Так начинается глава о том, как превратиться в Золотого Сокола из египетской Книги Мертвых.
«Подай мне, боже (это говорится Осирису), чтобы меня устрашились, дозволь мне стать ужасом смертным».
Эти слова – которые я впервые прочел, когда был еще мальчишкой – ныне обрели новое и совершенно кошмарное измерение, уходящее в глубь времен и затрагивающее самый архаический человеческий страх – страх смерти и произрастающую из него потребность души в богах. Человек все еще умирает, а боги его живут и живут бесконечно – теперь я это знаю. Когда-нибудь мы узрим Исиду и Осириса, Птаха, Анубиса, Иштар, Шамаша и даже Зевса с Юпитером. Ибо они ждут.
Не знаю, откуда начать свой рассказ… но на тот случай если он окажется единственным источником по всем этим событиям, начну с самого начала.
А для этого довольно будет сказать, что я прибыл в Каир пять лет назад – египтолог-любитель, которому волей судьбы или удачи, повезло к тридцати годам обзавестись преогромной суммой денег.
Деньги же мгновенно дали мне шанс прибиться к экспедиции в нижнюю Нубию, организованной Каирским музеем. Мне тут же стало ясно, что единственная причина моего в ней участия – тот незамысловатый факт, что я финансировал все предприятие. Мне дозволялось присутствовать – но только в качестве наблюдателя. Хотя я быстро заделался другом Мустафы, бригадира землекопов, весь остальной штат обращался со мной с холодной любезностью, а попытки лезть в их профессиональные дела встречал откровенным презрением.
Тем не менее, я участвовал в экспедициях три археологических сезона кряду, хотя моя роль в открытии ряда захоронений додинастического периода и Древнего царства ни в каких анналах не зафиксирована. В конце концов, роль молчаливого привидения с кошельком мне порядком надоела, я отозвал финансирование и отправился в Нубию самостоятельно, в сопровождении Мустафы, который, по мнению музейщиков, был уже староват для полевой работы.

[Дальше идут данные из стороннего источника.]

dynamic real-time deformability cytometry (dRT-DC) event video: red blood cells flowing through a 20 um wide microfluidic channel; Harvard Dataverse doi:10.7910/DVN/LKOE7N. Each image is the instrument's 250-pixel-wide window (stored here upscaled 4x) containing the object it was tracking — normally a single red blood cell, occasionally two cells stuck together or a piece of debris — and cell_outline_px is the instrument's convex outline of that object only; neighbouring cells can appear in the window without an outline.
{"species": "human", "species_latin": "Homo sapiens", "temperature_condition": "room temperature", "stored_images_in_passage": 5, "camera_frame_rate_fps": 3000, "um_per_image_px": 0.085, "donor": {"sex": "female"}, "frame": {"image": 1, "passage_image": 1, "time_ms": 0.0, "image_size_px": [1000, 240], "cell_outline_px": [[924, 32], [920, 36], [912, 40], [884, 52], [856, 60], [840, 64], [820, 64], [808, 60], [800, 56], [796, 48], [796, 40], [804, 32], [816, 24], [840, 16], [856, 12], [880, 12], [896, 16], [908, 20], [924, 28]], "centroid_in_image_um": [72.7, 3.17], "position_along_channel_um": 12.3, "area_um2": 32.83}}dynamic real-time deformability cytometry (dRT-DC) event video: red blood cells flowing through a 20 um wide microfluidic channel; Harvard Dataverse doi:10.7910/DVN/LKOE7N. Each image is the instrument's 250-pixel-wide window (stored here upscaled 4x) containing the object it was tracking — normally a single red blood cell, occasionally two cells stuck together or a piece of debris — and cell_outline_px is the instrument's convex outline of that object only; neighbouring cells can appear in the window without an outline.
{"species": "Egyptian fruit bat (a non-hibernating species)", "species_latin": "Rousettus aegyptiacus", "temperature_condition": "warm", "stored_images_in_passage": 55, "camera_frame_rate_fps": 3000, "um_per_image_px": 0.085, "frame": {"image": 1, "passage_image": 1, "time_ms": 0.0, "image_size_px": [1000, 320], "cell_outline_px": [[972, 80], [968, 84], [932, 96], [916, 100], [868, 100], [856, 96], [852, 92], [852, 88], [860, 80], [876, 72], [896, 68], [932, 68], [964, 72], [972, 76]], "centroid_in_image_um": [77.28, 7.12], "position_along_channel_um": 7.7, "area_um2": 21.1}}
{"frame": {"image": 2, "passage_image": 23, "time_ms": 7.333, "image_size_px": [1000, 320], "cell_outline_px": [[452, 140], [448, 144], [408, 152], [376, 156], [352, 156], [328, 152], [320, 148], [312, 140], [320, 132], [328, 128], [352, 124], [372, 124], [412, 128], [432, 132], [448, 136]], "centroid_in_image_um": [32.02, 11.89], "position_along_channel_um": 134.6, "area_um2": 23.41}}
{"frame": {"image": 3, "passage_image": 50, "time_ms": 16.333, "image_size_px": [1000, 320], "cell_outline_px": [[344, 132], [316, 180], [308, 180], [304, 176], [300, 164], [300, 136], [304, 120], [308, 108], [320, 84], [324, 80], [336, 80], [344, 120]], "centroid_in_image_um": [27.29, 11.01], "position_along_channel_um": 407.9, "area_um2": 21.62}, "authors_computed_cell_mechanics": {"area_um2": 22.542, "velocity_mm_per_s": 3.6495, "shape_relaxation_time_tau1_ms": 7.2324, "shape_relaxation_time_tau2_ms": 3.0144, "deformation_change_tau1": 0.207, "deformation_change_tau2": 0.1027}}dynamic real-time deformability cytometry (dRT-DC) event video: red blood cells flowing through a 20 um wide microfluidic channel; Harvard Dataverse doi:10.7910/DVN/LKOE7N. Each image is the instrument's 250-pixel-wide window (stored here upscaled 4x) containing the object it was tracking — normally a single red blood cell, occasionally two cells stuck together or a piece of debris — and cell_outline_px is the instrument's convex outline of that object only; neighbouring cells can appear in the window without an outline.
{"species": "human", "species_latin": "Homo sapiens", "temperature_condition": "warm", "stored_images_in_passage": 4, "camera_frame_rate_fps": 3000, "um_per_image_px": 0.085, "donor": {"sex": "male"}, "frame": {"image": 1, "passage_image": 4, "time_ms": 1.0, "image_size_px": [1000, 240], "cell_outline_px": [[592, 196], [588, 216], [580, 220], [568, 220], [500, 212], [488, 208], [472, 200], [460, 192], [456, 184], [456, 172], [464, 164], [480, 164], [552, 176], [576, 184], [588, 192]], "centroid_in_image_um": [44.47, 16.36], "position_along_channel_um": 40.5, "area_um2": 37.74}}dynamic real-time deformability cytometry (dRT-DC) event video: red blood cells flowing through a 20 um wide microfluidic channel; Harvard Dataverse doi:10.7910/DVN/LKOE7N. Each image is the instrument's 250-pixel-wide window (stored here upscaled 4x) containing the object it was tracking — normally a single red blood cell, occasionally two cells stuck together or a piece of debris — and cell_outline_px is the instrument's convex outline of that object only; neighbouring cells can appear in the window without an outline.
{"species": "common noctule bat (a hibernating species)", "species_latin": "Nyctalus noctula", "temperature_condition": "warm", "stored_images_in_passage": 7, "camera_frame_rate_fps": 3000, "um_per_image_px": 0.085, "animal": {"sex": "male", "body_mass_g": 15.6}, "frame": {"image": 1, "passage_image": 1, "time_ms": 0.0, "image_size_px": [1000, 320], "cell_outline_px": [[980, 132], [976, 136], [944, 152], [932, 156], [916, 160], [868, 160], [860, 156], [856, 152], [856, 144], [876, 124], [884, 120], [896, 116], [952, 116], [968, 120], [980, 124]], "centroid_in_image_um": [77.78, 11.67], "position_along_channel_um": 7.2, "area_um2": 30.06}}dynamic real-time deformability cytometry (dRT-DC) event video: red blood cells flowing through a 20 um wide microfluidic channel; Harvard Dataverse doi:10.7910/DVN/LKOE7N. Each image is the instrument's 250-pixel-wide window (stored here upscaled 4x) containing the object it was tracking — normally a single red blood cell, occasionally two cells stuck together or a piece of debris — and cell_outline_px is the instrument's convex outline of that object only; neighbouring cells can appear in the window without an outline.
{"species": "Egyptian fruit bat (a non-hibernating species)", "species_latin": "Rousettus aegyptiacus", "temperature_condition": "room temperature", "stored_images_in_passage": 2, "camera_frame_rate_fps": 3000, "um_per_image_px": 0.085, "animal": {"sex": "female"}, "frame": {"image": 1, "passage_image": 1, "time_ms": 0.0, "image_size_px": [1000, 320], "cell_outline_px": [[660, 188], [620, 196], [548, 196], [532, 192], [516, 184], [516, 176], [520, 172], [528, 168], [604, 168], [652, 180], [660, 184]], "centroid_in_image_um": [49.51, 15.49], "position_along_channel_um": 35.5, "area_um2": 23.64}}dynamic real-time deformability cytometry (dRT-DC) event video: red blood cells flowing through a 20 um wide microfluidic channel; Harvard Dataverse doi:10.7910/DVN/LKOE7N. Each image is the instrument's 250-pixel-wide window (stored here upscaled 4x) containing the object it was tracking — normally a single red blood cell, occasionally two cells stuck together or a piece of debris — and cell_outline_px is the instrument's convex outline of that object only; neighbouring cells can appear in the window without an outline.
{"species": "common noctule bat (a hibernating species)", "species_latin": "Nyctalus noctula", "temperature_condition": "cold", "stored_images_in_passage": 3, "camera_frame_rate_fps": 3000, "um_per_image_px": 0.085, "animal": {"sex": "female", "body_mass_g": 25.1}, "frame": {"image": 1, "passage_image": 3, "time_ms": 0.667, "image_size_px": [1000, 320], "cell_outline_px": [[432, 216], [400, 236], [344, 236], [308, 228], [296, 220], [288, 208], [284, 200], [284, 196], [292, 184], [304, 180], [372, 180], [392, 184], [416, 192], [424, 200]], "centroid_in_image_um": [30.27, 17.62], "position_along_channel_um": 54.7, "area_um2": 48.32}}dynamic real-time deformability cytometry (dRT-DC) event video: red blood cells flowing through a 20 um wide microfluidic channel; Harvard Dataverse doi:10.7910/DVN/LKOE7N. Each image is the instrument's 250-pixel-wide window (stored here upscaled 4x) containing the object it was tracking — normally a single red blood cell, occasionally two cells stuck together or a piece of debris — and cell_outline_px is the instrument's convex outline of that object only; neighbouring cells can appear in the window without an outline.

Вот так мы и оказались в Асуане. Там я обнаружил, что моя слава (то есть репутация человека с большим мешком денег) воистину бежит впереди колесницы, и очень скоро познакомился с Уильямом Кирком и Андрию Калатисом. Кирк был британский египтолог, уже очень старый и почти всегда нетрезвый. Среди своих папирусов он обнаружил несколько счетов на поставку зерна жрецам храма Сокологлавого Хора, а в одном – даже подробнейшие указания, где этот храм находится. К моему изумлению, он располагался неподалеку от города, чьи руины благополучно дошли до наших дней – в десяти милях от Акаши, что в свою очередь рукой подать от Асуана.
Калатис, молодой авантюрист родом из Греции, предложил составить мне компанию в экспедиции (финансируемой, разумеется, мною) по поиску этого храма. Тщательно проверив академическую репутацию Кирка и поглядев на его папирус (он был, бесспорно, подлинный), я решил, что почему бы и не попробовать. Успех принесет мне всемирную славу и признание в научных кругах. Калатису я не слишком доверял, но о себе-то позаботиться в любом случае мог, да и Мустафа со своими землекопами всегда будет под рукой. Никаких особых неприятностей от грека я не ждал – по крайней мере, пока мы не найдем чего-нибудь по-настоящему ценного, такого, что лучше украсть, чем отдать египетскому правительству.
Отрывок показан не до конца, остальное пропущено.